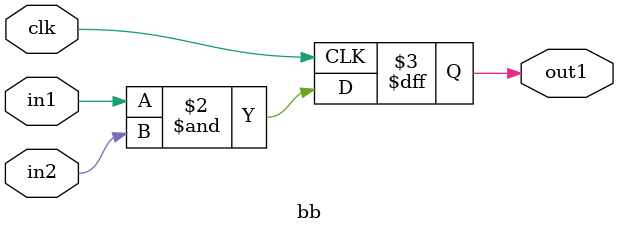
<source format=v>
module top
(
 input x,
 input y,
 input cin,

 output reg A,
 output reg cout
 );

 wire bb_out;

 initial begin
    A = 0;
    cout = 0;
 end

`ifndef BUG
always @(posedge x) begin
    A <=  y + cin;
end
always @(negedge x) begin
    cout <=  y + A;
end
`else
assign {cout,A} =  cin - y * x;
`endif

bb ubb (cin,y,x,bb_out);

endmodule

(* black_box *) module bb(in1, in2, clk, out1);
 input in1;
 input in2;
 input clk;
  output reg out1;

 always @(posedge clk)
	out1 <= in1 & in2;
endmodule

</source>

══════════════════════════════

• **WHAT YOU NEED TO DO**
Transcribe every entry above exactly. Omit all pictures.

• **RESULT OF THIS EXERCISE**
<source format=v>
module top
(
 input x,
 input y,
 input cin,

 output reg A,
 output reg cout
 );

 wire bb_out;

 initial begin
    A = 0;
    cout = 0;
 end

`ifndef BUG
always @(posedge x) begin
    A <=  y + cin;
end
always @(negedge x) begin
    cout <=  y + A;
end
`else
assign {cout,A} =  cin - y * x;
`endif

bb ubb (cin,y,x,bb_out);

endmodule

(* black_box *) module bb(in1, in2, clk, out1);
 input in1;
 input in2;
 input clk;
  output reg out1;

 always @(posedge clk)
	out1 <= in1 & in2;
endmodule

</source>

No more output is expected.